Dataset entries —

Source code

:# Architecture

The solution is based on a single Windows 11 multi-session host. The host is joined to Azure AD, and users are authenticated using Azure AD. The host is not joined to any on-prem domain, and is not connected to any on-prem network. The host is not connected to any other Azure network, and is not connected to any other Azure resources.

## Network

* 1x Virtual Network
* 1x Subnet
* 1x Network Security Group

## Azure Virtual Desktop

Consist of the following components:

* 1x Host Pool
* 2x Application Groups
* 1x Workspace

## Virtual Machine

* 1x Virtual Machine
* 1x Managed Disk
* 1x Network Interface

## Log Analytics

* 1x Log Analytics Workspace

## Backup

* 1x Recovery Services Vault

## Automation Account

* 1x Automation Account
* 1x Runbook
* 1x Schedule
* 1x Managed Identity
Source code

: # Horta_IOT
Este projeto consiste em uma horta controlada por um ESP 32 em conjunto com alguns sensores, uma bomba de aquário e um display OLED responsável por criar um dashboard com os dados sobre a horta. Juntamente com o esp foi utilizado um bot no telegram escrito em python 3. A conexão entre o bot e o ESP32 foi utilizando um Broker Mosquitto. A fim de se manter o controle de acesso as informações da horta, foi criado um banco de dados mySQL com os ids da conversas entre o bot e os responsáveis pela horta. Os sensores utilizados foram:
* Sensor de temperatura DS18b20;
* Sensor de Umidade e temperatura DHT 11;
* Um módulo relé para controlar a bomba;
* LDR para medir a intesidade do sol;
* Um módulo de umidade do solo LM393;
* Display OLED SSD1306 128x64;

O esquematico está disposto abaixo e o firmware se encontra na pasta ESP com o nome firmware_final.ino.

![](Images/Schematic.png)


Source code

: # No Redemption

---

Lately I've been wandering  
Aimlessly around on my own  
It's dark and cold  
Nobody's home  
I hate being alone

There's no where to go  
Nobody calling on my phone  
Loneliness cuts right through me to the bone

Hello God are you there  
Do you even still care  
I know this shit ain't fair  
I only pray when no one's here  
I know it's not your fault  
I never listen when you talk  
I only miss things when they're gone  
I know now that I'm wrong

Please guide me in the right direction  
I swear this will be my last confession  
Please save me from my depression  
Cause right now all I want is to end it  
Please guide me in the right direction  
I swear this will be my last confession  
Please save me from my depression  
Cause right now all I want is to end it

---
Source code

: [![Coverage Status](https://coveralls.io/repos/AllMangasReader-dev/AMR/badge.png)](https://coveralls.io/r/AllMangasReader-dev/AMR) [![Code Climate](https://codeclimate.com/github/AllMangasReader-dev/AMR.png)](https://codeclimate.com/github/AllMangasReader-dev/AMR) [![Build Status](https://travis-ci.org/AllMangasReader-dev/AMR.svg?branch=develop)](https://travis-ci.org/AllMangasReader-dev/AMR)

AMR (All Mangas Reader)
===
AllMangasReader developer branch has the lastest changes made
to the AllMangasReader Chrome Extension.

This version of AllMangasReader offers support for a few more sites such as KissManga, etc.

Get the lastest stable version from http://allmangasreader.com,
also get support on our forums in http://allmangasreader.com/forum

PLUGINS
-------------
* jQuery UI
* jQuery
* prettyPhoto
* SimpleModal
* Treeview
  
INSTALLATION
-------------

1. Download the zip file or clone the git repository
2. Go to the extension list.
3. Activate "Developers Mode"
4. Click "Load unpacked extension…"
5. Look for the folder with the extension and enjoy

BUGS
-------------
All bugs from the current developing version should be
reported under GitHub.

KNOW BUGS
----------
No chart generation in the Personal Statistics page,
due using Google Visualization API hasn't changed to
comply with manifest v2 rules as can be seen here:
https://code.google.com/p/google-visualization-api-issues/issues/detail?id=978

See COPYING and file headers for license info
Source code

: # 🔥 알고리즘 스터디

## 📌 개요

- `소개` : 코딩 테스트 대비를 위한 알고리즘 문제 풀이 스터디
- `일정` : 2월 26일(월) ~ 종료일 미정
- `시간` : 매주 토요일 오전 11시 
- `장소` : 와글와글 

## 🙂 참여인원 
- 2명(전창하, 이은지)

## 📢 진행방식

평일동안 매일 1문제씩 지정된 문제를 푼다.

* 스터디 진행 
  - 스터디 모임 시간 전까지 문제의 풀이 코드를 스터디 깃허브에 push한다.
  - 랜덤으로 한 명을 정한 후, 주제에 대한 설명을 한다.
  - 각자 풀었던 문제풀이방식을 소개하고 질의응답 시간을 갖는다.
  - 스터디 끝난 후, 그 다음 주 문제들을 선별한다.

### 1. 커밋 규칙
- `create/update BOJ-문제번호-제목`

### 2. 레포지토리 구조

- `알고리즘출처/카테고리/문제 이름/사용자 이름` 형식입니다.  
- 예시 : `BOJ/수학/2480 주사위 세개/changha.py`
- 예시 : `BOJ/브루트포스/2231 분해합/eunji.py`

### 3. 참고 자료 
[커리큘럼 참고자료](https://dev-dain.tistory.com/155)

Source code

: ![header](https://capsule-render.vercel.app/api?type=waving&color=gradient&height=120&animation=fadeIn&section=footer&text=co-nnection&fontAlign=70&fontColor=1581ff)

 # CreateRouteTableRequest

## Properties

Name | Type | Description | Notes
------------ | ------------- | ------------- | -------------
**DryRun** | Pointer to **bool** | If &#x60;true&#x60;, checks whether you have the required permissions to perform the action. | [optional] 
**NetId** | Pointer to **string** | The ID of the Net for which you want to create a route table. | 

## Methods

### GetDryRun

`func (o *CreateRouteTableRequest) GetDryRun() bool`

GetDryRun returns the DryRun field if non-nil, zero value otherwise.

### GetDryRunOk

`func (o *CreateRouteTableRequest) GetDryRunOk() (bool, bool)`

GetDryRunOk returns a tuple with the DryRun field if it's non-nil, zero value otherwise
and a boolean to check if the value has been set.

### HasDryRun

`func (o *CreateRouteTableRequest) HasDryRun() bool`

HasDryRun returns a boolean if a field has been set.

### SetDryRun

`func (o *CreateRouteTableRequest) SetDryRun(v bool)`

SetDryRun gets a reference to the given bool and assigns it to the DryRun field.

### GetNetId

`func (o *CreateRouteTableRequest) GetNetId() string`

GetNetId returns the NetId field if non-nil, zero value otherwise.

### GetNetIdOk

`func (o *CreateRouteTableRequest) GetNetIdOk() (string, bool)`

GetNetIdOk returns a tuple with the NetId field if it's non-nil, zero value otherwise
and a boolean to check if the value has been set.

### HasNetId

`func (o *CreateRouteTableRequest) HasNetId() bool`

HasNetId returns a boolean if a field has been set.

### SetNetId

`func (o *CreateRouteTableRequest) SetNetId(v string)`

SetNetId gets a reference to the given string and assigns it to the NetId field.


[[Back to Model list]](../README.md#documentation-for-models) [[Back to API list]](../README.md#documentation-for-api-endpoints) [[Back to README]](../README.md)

Problem requirements — Each entry above is to be transcribed without alteration.

Task solution —
Source code

:# Architecture

The solution is based on a single Windows 11 multi-session host. The host is joined to Azure AD, and users are authenticated using Azure AD. The host is not joined to any on-prem domain, and is not connected to any on-prem network. The host is not connected to any other Azure network, and is not connected to any other Azure resources.

## Network

* 1x Virtual Network
* 1x Subnet
* 1x Network Security Group

## Azure Virtual Desktop

Consist of the following components:

* 1x Host Pool
* 2x Application Groups
* 1x Workspace

## Virtual Machine

* 1x Virtual Machine
* 1x Managed Disk
* 1x Network Interface

## Log Analytics

* 1x Log Analytics Workspace

## Backup

* 1x Recovery Services Vault

## Automation Account

* 1x Automation Account
* 1x Runbook
* 1x Schedule
* 1x Managed Identity
Source code

: # Horta_IOT
Este projeto consiste em uma horta controlada por um ESP 32 em conjunto com alguns sensores, uma bomba de aquário e um display OLED responsável por criar um dashboard com os dados sobre a horta. Juntamente com o esp foi utilizado um bot no telegram escrito em python 3. A conexão entre o bot e o ESP32 foi utilizando um Broker Mosquitto. A fim de se manter o controle de acesso as informações da horta, foi criado um banco de dados mySQL com os ids da conversas entre o bot e os responsáveis pela horta. Os sensores utilizados foram:
* Sensor de temperatura DS18b20;
* Sensor de Umidade e temperatura DHT 11;
* Um módulo relé para controlar a bomba;
* LDR para medir a intesidade do sol;
* Um módulo de umidade do solo LM393;
* Display OLED SSD1306 128x64;

O esquematico está disposto abaixo e o firmware se encontra na pasta ESP com o nome firmware_final.ino.

![](Images/Schematic.png)


Source code

: # No Redemption

---

Lately I've been wandering  
Aimlessly around on my own  
It's dark and cold  
Nobody's home  
I hate being alone

There's no where to go  
Nobody calling on my phone  
Loneliness cuts right through me to the bone

Hello God are you there  
Do you even still care  
I know this shit ain't fair  
I only pray when no one's here  
I know it's not your fault  
I never listen when you talk  
I only miss things when they're gone  
I know now that I'm wrong

Please guide me in the right direction  
I swear this will be my last confession  
Please save me from my depression  
Cause right now all I want is to end it  
Please guide me in the right direction  
I swear this will be my last confession  
Please save me from my depression  
Cause right now all I want is to end it

---
Source code

: [![Coverage Status](https://coveralls.io/repos/AllMangasReader-dev/AMR/badge.png)](https://coveralls.io/r/AllMangasReader-dev/AMR) [![Code Climate](https://codeclimate.com/github/AllMangasReader-dev/AMR.png)](https://codeclimate.com/github/AllMangasReader-dev/AMR) [![Build Status](https://travis-ci.org/AllMangasReader-dev/AMR.svg?branch=develop)](https://travis-ci.org/AllMangasReader-dev/AMR)

AMR (All Mangas Reader)
===
AllMangasReader developer branch has the lastest changes made
to the AllMangasReader Chrome Extension.

This version of AllMangasReader offers support for a few more sites such as KissManga, etc.

Get the lastest stable version from http://allmangasreader.com,
also get support on our forums in http://allmangasreader.com/forum

PLUGINS
-------------
* jQuery UI
* jQuery
* prettyPhoto
* SimpleModal
* Treeview
  
INSTALLATION
-------------

1. Download the zip file or clone the git repository
2. Go to the extension list.
3. Activate "Developers Mode"
4. Click "Load unpacked extension…"
5. Look for the folder with the extension and enjoy

BUGS
-------------
All bugs from the current developing version should be
reported under GitHub.

KNOW BUGS
----------
No chart generation in the Personal Statistics page,
due using Google Visualization API hasn't changed to
comply with manifest v2 rules as can be seen here:
https://code.google.com/p/google-visualization-api-issues/issues/detail?id=978

See COPYING and file headers for license info
Source code

: # 🔥 알고리즘 스터디

## 📌 개요

- `소개` : 코딩 테스트 대비를 위한 알고리즘 문제 풀이 스터디
- `일정` : 2월 26일(월) ~ 종료일 미정
- `시간` : 매주 토요일 오전 11시 
- `장소` : 와글와글 

## 🙂 참여인원 
- 2명(전창하, 이은지)

## 📢 진행방식

평일동안 매일 1문제씩 지정된 문제를 푼다.

* 스터디 진행 
  - 스터디 모임 시간 전까지 문제의 풀이 코드를 스터디 깃허브에 push한다.
  - 랜덤으로 한 명을 정한 후, 주제에 대한 설명을 한다.
  - 각자 풀었던 문제풀이방식을 소개하고 질의응답 시간을 갖는다.
  - 스터디 끝난 후, 그 다음 주 문제들을 선별한다.

### 1. 커밋 규칙
- `create/update BOJ-문제번호-제목`

### 2. 레포지토리 구조

- `알고리즘출처/카테고리/문제 이름/사용자 이름` 형식입니다.  
- 예시 : `BOJ/수학/2480 주사위 세개/changha.py`
- 예시 : `BOJ/브루트포스/2231 분해합/eunji.py`

### 3. 참고 자료 
[커리큘럼 참고자료](https://dev-dain.tistory.com/155)

Source code

: ![header](https://capsule-render.vercel.app/api?type=waving&color=gradient&height=120&animation=fadeIn&section=footer&text=co-nnection&fontAlign=70&fontColor=1581ff)

 # CreateRouteTableRequest

## Properties

Name | Type | Description | Notes
------------ | ------------- | ------------- | -------------
**DryRun** | Pointer to **bool** | If &#x60;true&#x60;, checks whether you have the required permissions to perform the action. | [optional] 
**NetId** | Pointer to **string** | The ID of the Net for which you want to create a route table. | 

## Methods

### GetDryRun

`func (o *CreateRouteTableRequest) GetDryRun() bool`

GetDryRun returns the DryRun field if non-nil, zero value otherwise.

### GetDryRunOk

`func (o *CreateRouteTableRequest) GetDryRunOk() (bool, bool)`

GetDryRunOk returns a tuple with the DryRun field if it's non-nil, zero value otherwise
and a boolean to check if the value has been set.

### HasDryRun

`func (o *CreateRouteTableRequest) HasDryRun() bool`

HasDryRun returns a boolean if a field has been set.

### SetDryRun

`func (o *CreateRouteTableRequest) SetDryRun(v bool)`

SetDryRun gets a reference to the given bool and assigns it to the DryRun field.

### GetNetId

`func (o *CreateRouteTableRequest) GetNetId() string`

GetNetId returns the NetId field if non-nil, zero value otherwise.

### GetNetIdOk

`func (o *CreateRouteTableRequest) GetNetIdOk() (string, bool)`

GetNetIdOk returns a tuple with the NetId field if it's non-nil, zero value otherwise
and a boolean to check if the value has been set.

### HasNetId

`func (o *CreateRouteTableRequest) HasNetId() bool`

HasNetId returns a boolean if a field has been set.

### SetNetId

`func (o *CreateRouteTableRequest) SetNetId(v string)`

SetNetId gets a reference to the given string and assigns it to the NetId field.


[[Back to Model list]](../README.md#documentation-for-models) [[Back to API list]](../README.md#documentation-for-api-endpoints) [[Back to README]](../README.md)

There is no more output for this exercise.